BEGIN
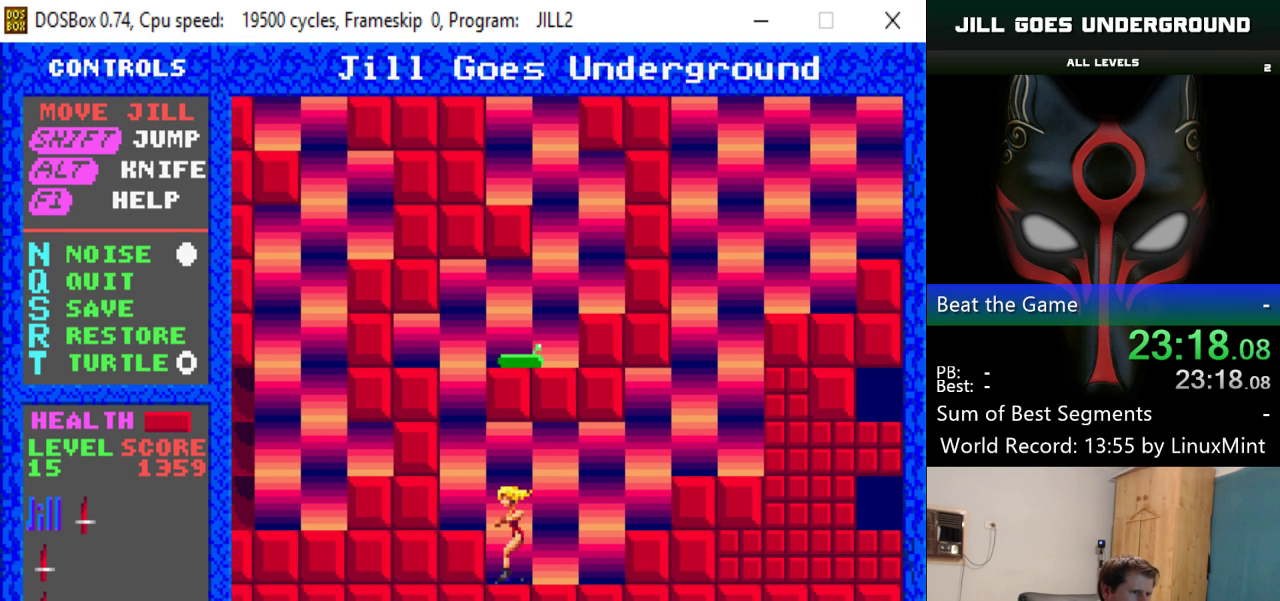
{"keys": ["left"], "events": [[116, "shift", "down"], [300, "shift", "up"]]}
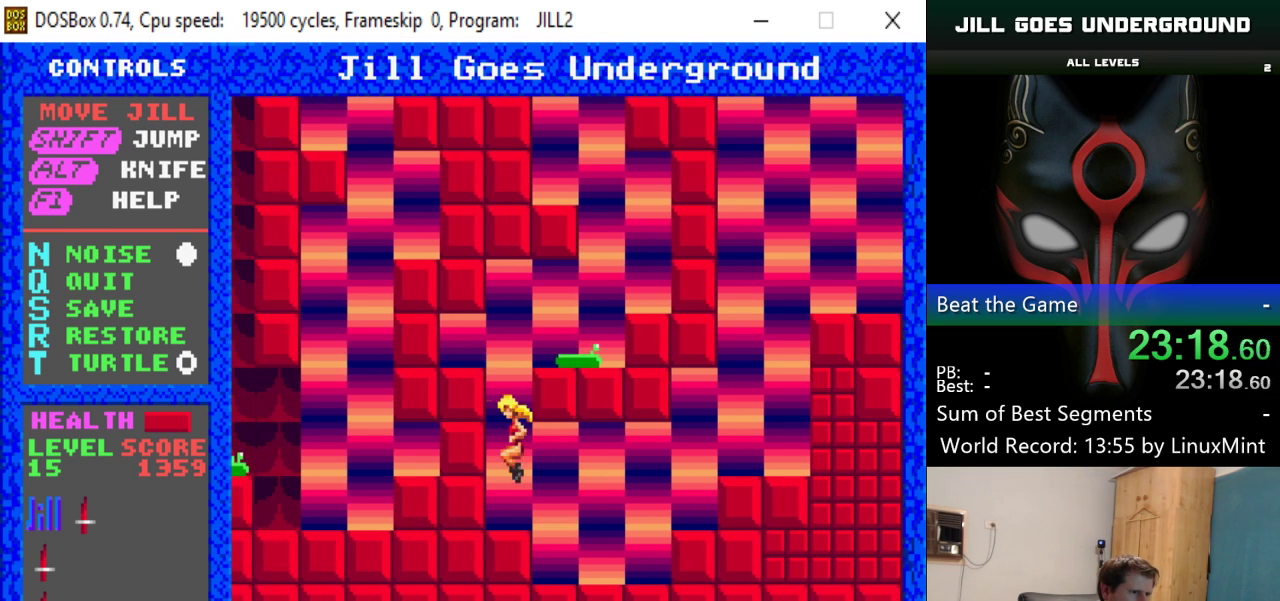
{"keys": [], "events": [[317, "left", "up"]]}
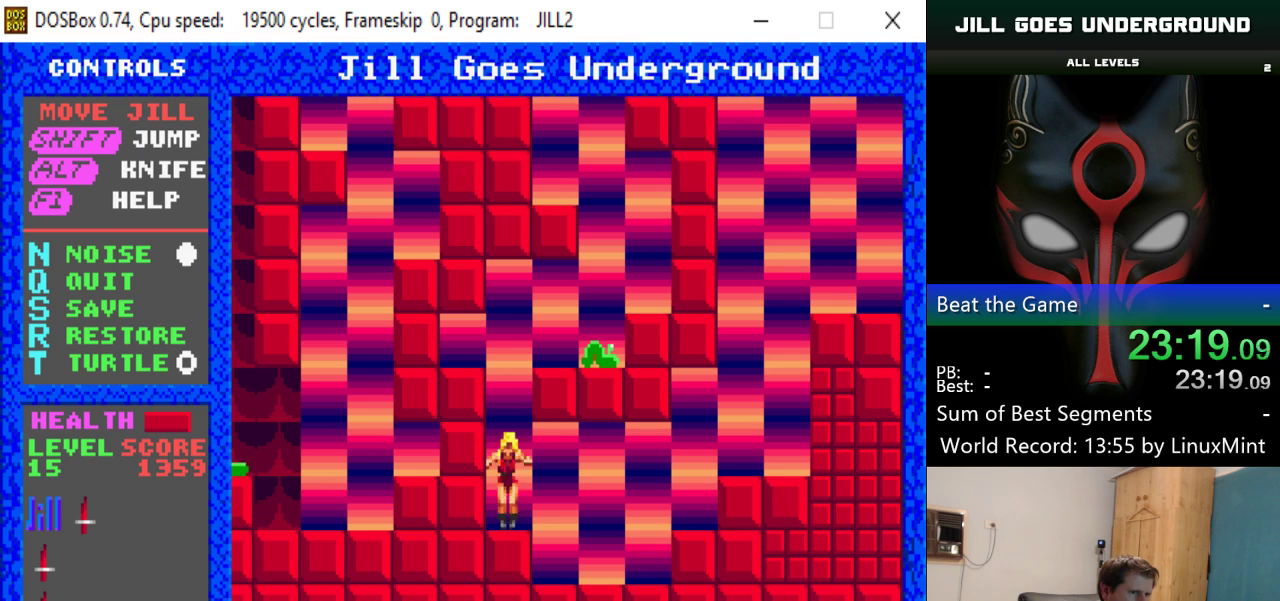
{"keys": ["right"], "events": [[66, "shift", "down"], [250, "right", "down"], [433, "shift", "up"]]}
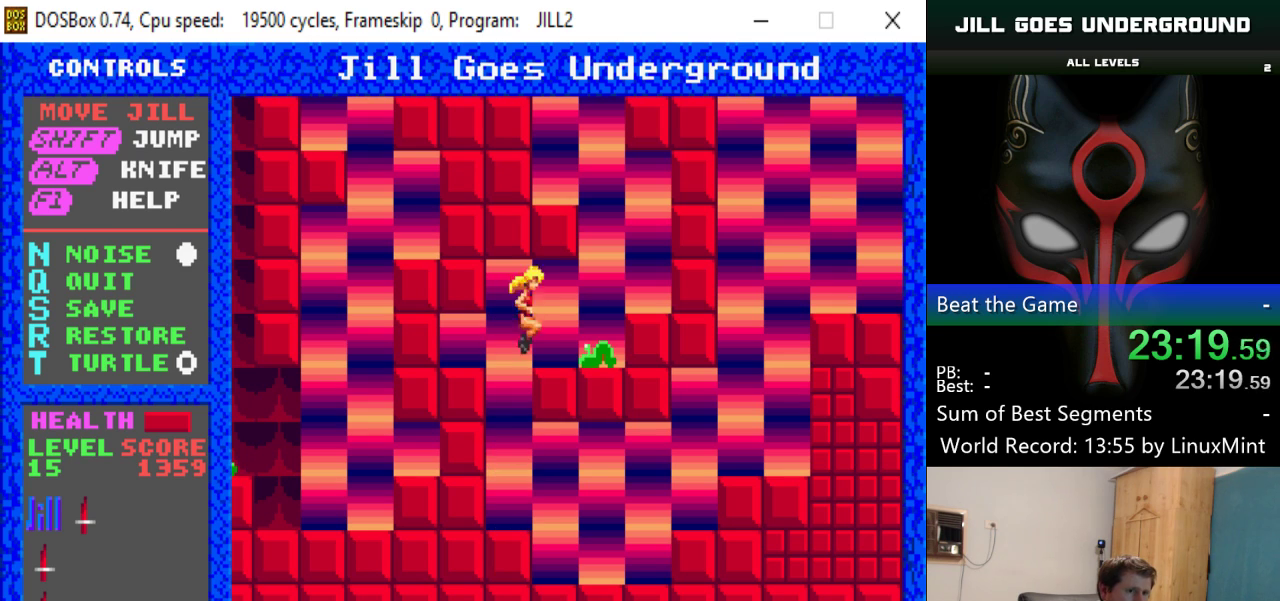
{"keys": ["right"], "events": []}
END
BEGIN
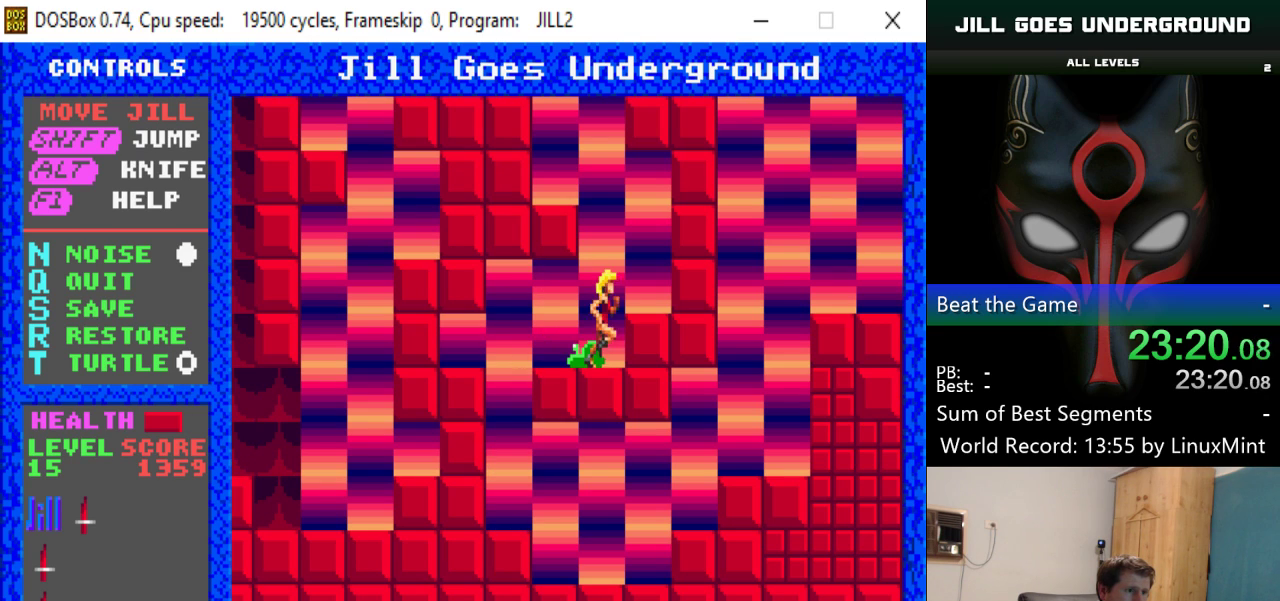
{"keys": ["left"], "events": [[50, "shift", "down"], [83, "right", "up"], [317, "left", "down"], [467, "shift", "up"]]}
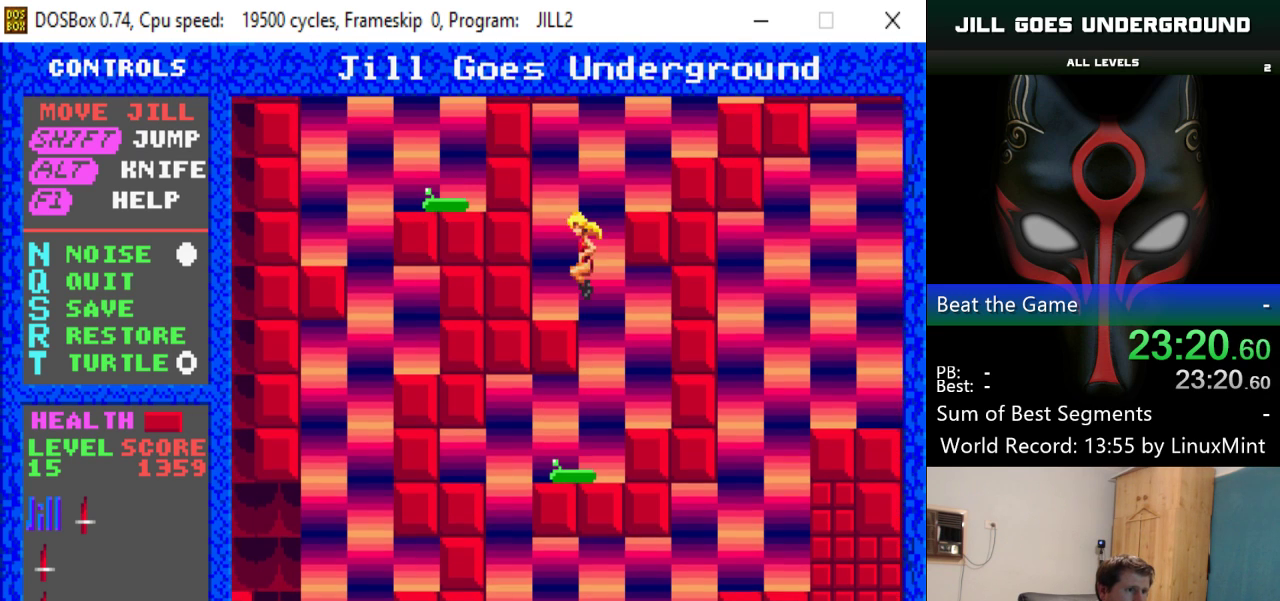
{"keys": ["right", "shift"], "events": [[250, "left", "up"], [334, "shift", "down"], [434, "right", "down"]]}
END
**Your objective:**
Which lines in the records contain the word "left"? Copy each one.

**Answer for this exercise:**
{"keys": ["left"], "events": [[116, "shift", "down"], [300, "shift", "up"]]}
{"keys": [], "events": [[317, "left", "up"]]}
{"keys": ["left"], "events": [[50, "shift", "down"], [83, "right", "up"], [317, "left", "down"], [467, "shift", "up"]]}
{"keys": ["right", "shift"], "events": [[250, "left", "up"], [334, "shift", "down"], [434, "right", "down"]]}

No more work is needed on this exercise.